(Data Opens)
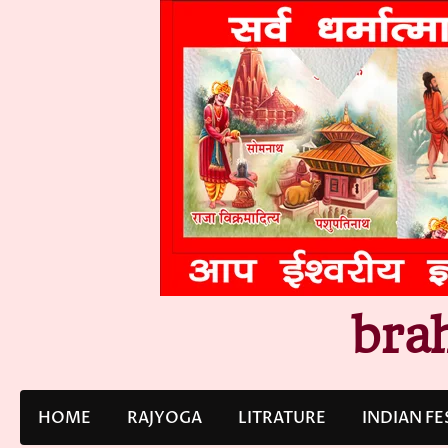
Skip
to
content
bra
HOME
RAJYOGA
LITRATURE
INDIAN FE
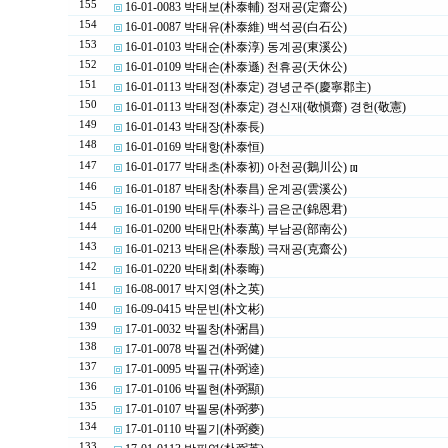
155
16-01-0083 박태보(朴泰輔) 정재공(定齋公)
154
16-01-0087 박태유(朴泰維) 백석공(白石公)
153
16-01-0103 박태순(朴泰淳) 동계공(東溪公)
152
16-01-0109 박태손(朴泰遜) 천휴공(天休公)
151
16-01-0113 박태정(朴泰定) 경녕군주(慶寧郡主)
150
16-01-0113 박태정(朴泰定) 경신재(敬愼齋) 경헌(敬憲)
149
16-01-0143 박태장(朴泰長)
148
16-01-0169 박태항(朴泰恒)
147
16-01-0177 박태초(朴泰初) 아천공(鵝川公)
[1]
146
16-01-0187 박태창(朴泰昌) 운계공(雲溪公)
145
16-01-0190 박태두(朴泰斗) 금은군(錦恩君)
144
16-01-0200 박태만(朴泰萬) 부남공(部南公)
143
16-01-0213 박태은(朴泰殷) 극재공(克齋公)
142
16-01-0220 박태회(朴泰晦)
141
16-08-0017 박지영(朴之英)
140
16-09-0415 박문빈(朴文彬)
139
17-01-0032 박필창(朴弻昌)
138
17-01-0078 박필건(朴弼健)
137
17-01-0095 박필규(朴弼逵)
136
17-01-0106 박필현(朴弼顯)
135
17-01-0107 박필몽(朴弼夢)
134
17-01-0110 박필기(朴弼夔)
133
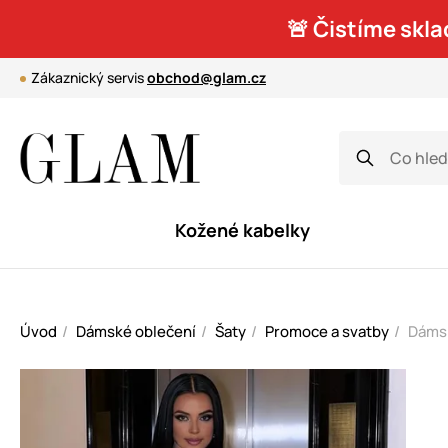
🚨 Čistíme skla
Zákaznický servis
obchod@glam.cz
Kožené kabelky
Úvod
Dámské oblečení
Šaty
Promoce a svatby
Dámsk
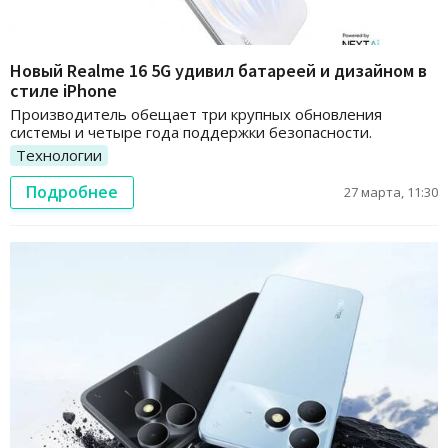
Новый Realme 16 5G удивил батареей и дизайном в
стиле iPhone
Производитель обещает три крупных обновления
системы и четыре года поддержки безопасности.
Технологии
Подробнее
27 марта, 11:30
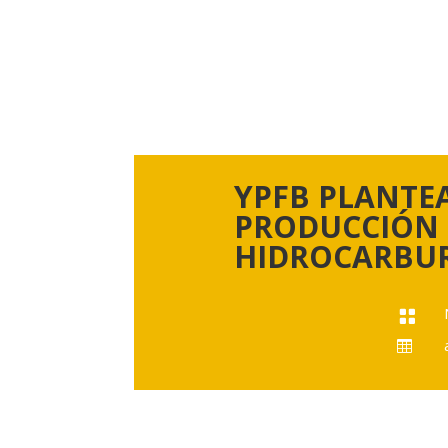
YPFB PLANTE
PRODUCCIÓN 
HIDROCARBU


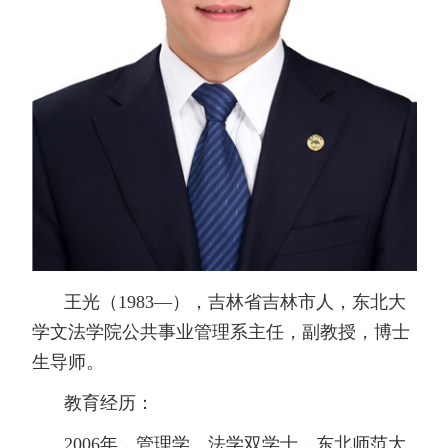
王光（1983—），吉林省吉林市人，东北大
学文法学院公共事业管理系主任，副教授，博士
生导师。
教育经历：
2006年，管理学、法学双学士，东北师范大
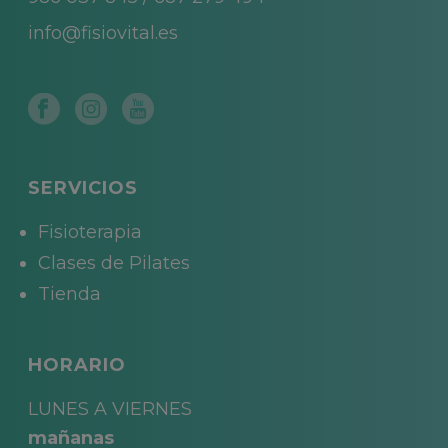
info@fisiovital.es
SERVICIOS
Fisioterapia
Clases de Pilates
Tienda
HORARIO
LUNES A VIERNES
mañanas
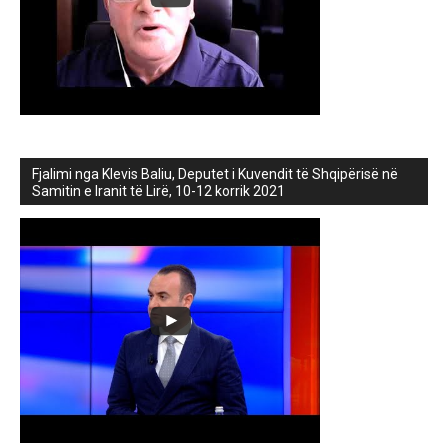
Fjalimi nga Klevis Baliu, Deputet i Kuvendit të Shqipërisë në
Samitin e Iranit të Lirë, 10-12 korrik 2021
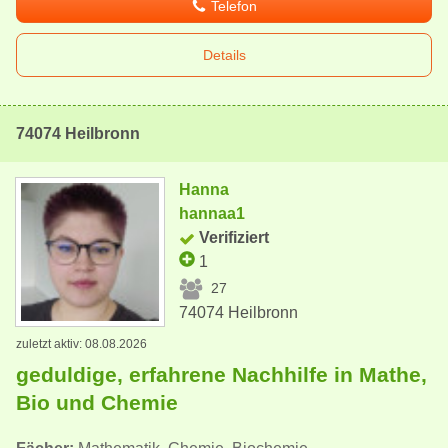
Telefon
Details
74074 Heilbronn
Hanna
hannaa1
Verifiziert
1
27
74074 Heilbronn
zuletzt aktiv: 08.08.2026
geduldige, erfahrene Nachhilfe in Mathe,
Bio und Chemie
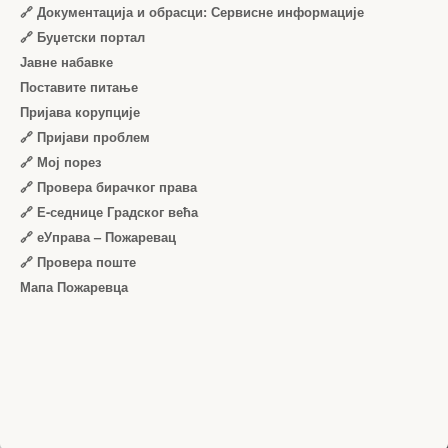
🔗 Документација и обрасци: Сервисне информације
🔗 Буџетски портал
Јавне набавке
Поставите питање
Пријава корупције
🔗 Пријави проблем
🔗 Мој порез
🔗 Провера бирачког права
🔗 Е-седнице Градског већа
🔗 еУправа – Пожаревац
🔗 Провера поште
Мапа Пожаревца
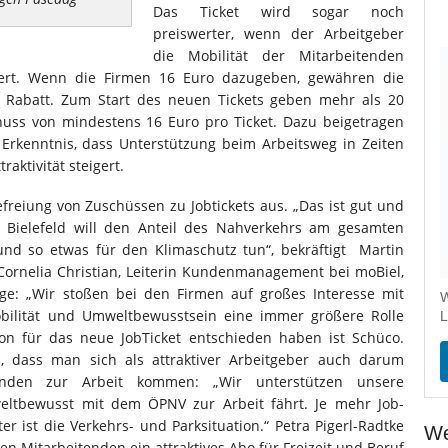
Das Ticket wird sogar noch
preiswerter, wenn der Arbeitgeber
die Mobilität der Mitarbeitenden
dert. Wenn die Firmen 16 Euro dazugeben, gewähren die
Rabatt. Zum Start des neuen Tickets geben mehr als 20
uss von mindestens 16 Euro pro Ticket. Dazu beigetragen
Erkenntnis, dass Unterstützung beim Arbeitsweg in Zeiten
aktivität steigert.
freiung von Zuschüssen zu Jobtickets aus. „Das ist gut und
 Bielefeld will den Anteil des Nahverkehrs am gesamten
nd so etwas für den Klimaschutz tun“, bekräftigt Martin
 Cornelia Christian, Leiterin Kundenmanagement bei moBiel,
age: „Wir stoßen bei den Firmen auf großes Interesse mit
W
bilität und Umweltbewusstsein eine immer größere Rolle
L
hon für das neue JobTicket entschieden haben ist Schüco.
, dass man sich als attraktiver Arbeitgeber auch darum
nden zur Arbeit kommen: „Wir unterstützen unsere
weltbewusst mit dem ÖPNV zur Arbeit fährt. Je mehr Job-
r ist die Verkehrs- und Parksituation.“ Petra Pigerl-Radtke
We
n Mitarbeitenden ein attraktives Abo für Freizeit und Beruf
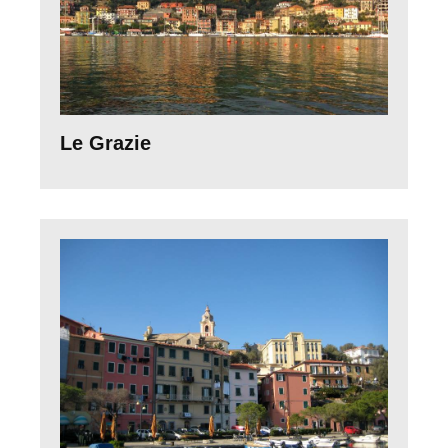
Le Grazie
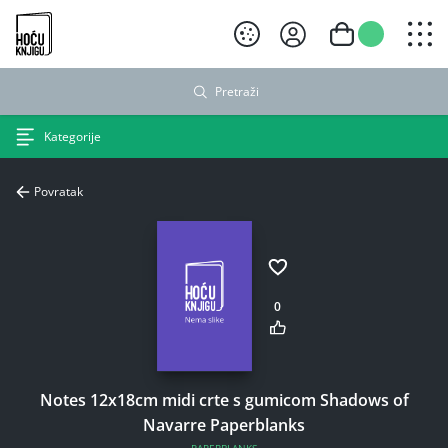
Hoću knjigu crni logo
Pretraži
Kategorije
Povratak
0
Notes 12x18cm midi crte s gumicom Shadows of
Navarre Paperblanks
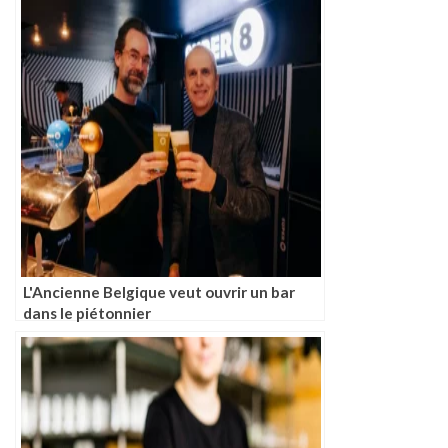
L'Ancienne Belgique veut ouvrir un bar
dans le piétonnier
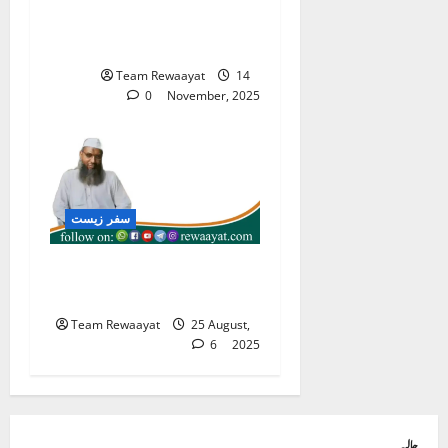
جواہر لال نہرو : یادداشتوں
سے بنائی گئی ایک تصویر
Team Rewaayat
14
0
November, 2025
سفر زیست
قاری محمد عارف — معلمِ
قرآن و خادمِ ملت
Team Rewaayat
25 August,
6
2025
حالیہ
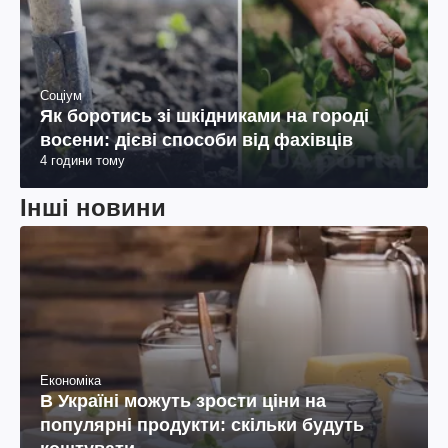
Соціум
Як боротись зі шкідниками на городі
восени: дієві способи від фахівців
4 години тому
Інші новини
Економіка
В Україні можуть зрости ціни на
популярні продукти: скільки будуть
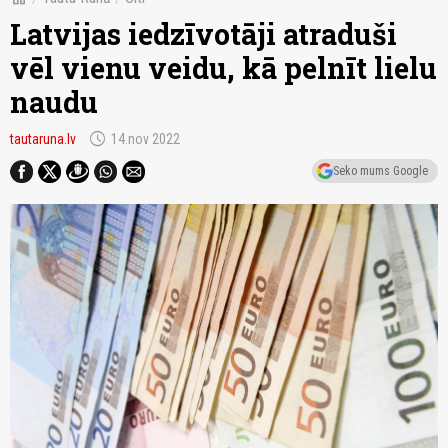
Latvijas iedzīvotāji atraduši
vēl vienu veidu, kā pelnīt lielu
naudu
schedule
tautaruna.lv
14.nov 2022
Seko mums Google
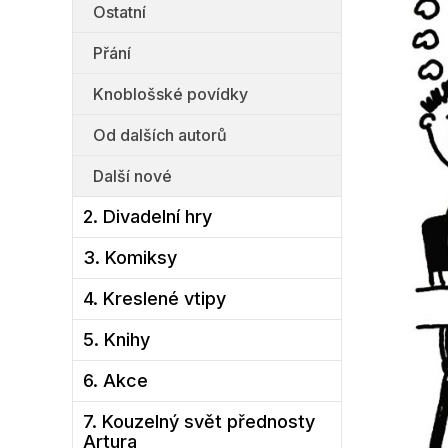
Ostatní
Přání
Knoblošské povídky
Od dalších autorů
Další nové
2. Divadelní hry
3. Komiksy
4. Kreslené vtipy
5. Knihy
6. Akce
7. Kouzelný svět přednosty
Artura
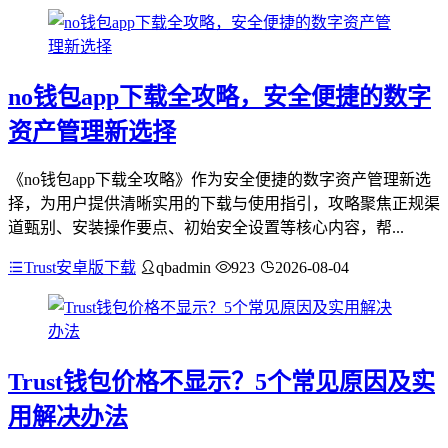
no钱包app下载全攻略，安全便捷的数字
资产管理新选择
《no钱包app下载全攻略》作为安全便捷的数字资产管理新选
择，为用户提供清晰实用的下载与使用指引，攻略聚焦正规渠
道甄别、安装操作要点、初始安全设置等核心内容，帮...
Trust安卓版下载
qbadmin
923
2026-08-04
Trust钱包价格不显示？5个常见原因及实
用解决办法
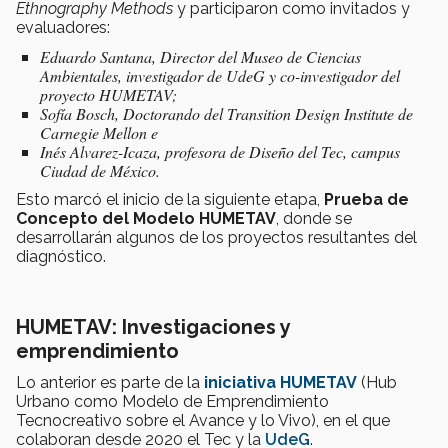
Ethnography Methods
y participaron como invitados y
evaluadores:
Eduardo Santana, Director del Museo de Ciencias
Ambientales, investigador de UdeG y co-investigador del
proyecto HUMETAV;
Sofía Bosch, Doctorando del Transition Design Institute de
Carnegie Mellon e
Inés Alvarez-Icaza, profesora de Diseño del Tec, campus
Ciudad de México.
Esto marcó el inicio de la siguiente etapa,
Prueba de
Concepto del Modelo HUMETAV
, donde se
desarrollarán algunos de los proyectos resultantes del
diagnóstico.
HUMETAV: Investigaciones y
emprendimiento
Lo anterior es parte de la
iniciativa HUMETAV
(Hub
Urbano como Modelo de Emprendimiento
Tecnocreativo sobre el Avance y lo Vivo), en el que
colaboran desde 2020 el Tec y la
UdeG
.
(Data Closes)
▸ **To do**: Reproduce every line of text in the material above, word for word and in the same order, and leave the pictures out.

▸ **Task output**:
Skip
to
content
bra
HOME
RAJYOGA
LITRATURE
INDIAN FE
155
16-01-0083 박태보(朴泰輔) 정재공(定齋公)
154
16-01-0087 박태유(朴泰維) 백석공(白石公)
153
16-01-0103 박태순(朴泰淳) 동계공(東溪公)
152
16-01-0109 박태손(朴泰遜) 천휴공(天休公)
151
16-01-0113 박태정(朴泰定) 경녕군주(慶寧郡主)
150
16-01-0113 박태정(朴泰定) 경신재(敬愼齋) 경헌(敬憲)
149
16-01-0143 박태장(朴泰長)
148
16-01-0169 박태항(朴泰恒)
147
16-01-0177 박태초(朴泰初) 아천공(鵝川公)
[1]
146
16-01-0187 박태창(朴泰昌) 운계공(雲溪公)
145
16-01-0190 박태두(朴泰斗) 금은군(錦恩君)
144
16-01-0200 박태만(朴泰萬) 부남공(部南公)
143
16-01-0213 박태은(朴泰殷) 극재공(克齋公)
142
16-01-0220 박태회(朴泰晦)
141
16-08-0017 박지영(朴之英)
140
16-09-0415 박문빈(朴文彬)
139
17-01-0032 박필창(朴弻昌)
138
17-01-0078 박필건(朴弼健)
137
17-01-0095 박필규(朴弼逵)
136
17-01-0106 박필현(朴弼顯)
135
17-01-0107 박필몽(朴弼夢)
134
17-01-0110 박필기(朴弼夔)
133
🚨 Čistíme skla
Zákaznický servis
obchod@glam.cz
Kožené kabelky
Úvod
Dámské oblečení
Šaty
Promoce a svatby
Dámsk
Новый Realme 16 5G удивил батареей и дизайном в
стиле iPhone
Производитель обещает три крупных обновления
системы и четыре года поддержки безопасности.
Технологии
Подробнее
27 марта, 11:30
YPFB PLANTE
PRODUCCIÓN 
HIDROCARBU


王光（1983—），吉林省吉林市人，东北大
学文法学院公共事业管理系主任，副教授，博士
生导师。
教育经历：
2006年，管理学、法学双学士，东北师范大
info@fisiovital.es
SERVICIOS
Fisioterapia
Clases de Pilates
Tienda
HORARIO
LUNES A VIERNES
mañanas
Fjalimi nga Klevis Baliu, Deputet i Kuvendit të Shqipërisë në
Samitin e Iranit të Lirë, 10-12 korrik 2021
Telefon
Details
74074 Heilbronn
Hanna
hannaa1
Verifiziert
1
27
74074 Heilbronn
zuletzt aktiv: 08.08.2026
geduldige, erfahrene Nachhilfe in Mathe,
Bio und Chemie
🔗 Документација и обрасци: Сервисне информације
🔗 Буџетски портал
Јавне набавке
Поставите питање
Пријава корупције
🔗 Пријави проблем
🔗 Мој порез
🔗 Провера бирачког права
🔗 Е-седнице Градског већа
🔗 еУправа – Пожаревац
🔗 Провера поште
Мапа Пожаревца
Das Ticket wird sogar noch
preiswerter, wenn der Arbeitgeber
die Mobilität der Mitarbeitenden
dert. Wenn die Firmen 16 Euro dazugeben, gewähren die
Rabatt. Zum Start des neuen Tickets geben mehr als 20
uss von mindestens 16 Euro pro Ticket. Dazu beigetragen
Erkenntnis, dass Unterstützung beim Arbeitsweg in Zeiten
aktivität steigert.
freiung von Zuschüssen zu Jobtickets aus. „Das ist gut und
 Bielefeld will den Anteil des Nahverkehrs am gesamten
nd so etwas für den Klimaschutz tun“, bekräftigt Martin
 Cornelia Christian, Leiterin Kundenmanagement bei moBiel,
age: „Wir stoßen bei den Firmen auf großes Interesse mit
W
bilität und Umweltbewusstsein eine immer größere Rolle
L
hon für das neue JobTicket entschieden haben ist Schüco.
, dass man sich als attraktiver Arbeitgeber auch darum
nden zur Arbeit kommen: „Wir unterstützen unsere
weltbewusst mit dem ÖPNV zur Arbeit fährt. Je mehr Job-
r ist die Verkehrs- und Parksituation.“ Petra Pigerl-Radtke
We
n Mitarbeitenden ein attraktives Abo für Freizeit und Beruf
Le Grazie
Hoću knjigu crni logo
Pretraži
Kategorije
Povratak
0
Notes 12x18cm midi crte s gumicom Shadows of
Navarre Paperblanks
L'Ancienne Belgique veut ouvrir un bar
dans le piétonnier
جواہر لال نہرو : یادداشتوں
سے بنائی گئی ایک تصویر
Team Rewaayat
14
0
November, 2025
سفر زیست
قاری محمد عارف — معلمِ
قرآن و خادمِ ملت
Team Rewaayat
25 August,
6
2025
حالیہ
Соціум
Як боротись зі шкідниками на городі
восени: дієві способи від фахівців
4 години тому
Інші новини
Економіка
В Україні можуть зрости ціни на
популярні продукти: скільки будуть
Latvijas iedzīvotāji atraduši
vēl vienu veidu, kā pelnīt lielu
naudu
schedule
tautaruna.lv
14.nov 2022
Seko mums Google
Ostatní
Přání
Knoblošské povídky
Od dalších autorů
Další nové
2. Divadelní hry
3. Komiksy
4. Kreslené vtipy
5. Knihy
6. Akce
7. Kouzelný svět přednosty
Artura
no钱包app下载全攻略，安全便捷的数字
资产管理新选择
《no钱包app下载全攻略》作为安全便捷的数字资产管理新选
择，为用户提供清晰实用的下载与使用指引，攻略聚焦正规渠
道甄别、安装操作要点、初始安全设置等核心内容，帮...
Trust安卓版下载
qbadmin
923
2026-08-04
Trust钱包价格不显示？5个常见原因及实
用解决办法
Ethnography Methods
y participaron como invitados y
evaluadores:
Eduardo Santana, Director del Museo de Ciencias
Ambientales, investigador de UdeG y co-investigador del
proyecto HUMETAV;
Sofía Bosch, Doctorando del Transition Design Institute de
Carnegie Mellon e
Inés Alvarez-Icaza, profesora de Diseño del Tec, campus
Ciudad de México.
Esto marcó el inicio de la siguiente etapa,
Prueba de
Concepto del Modelo HUMETAV
, donde se
desarrollarán algunos de los proyectos resultantes del
diagnóstico.
HUMETAV: Investigaciones y
emprendimiento
Lo anterior es parte de la
iniciativa HUMETAV
(Hub
Urbano como Modelo de Emprendimiento
Tecnocreativo sobre el Avance y lo Vivo), en el que
colaboran desde 2020 el Tec y la
UdeG
.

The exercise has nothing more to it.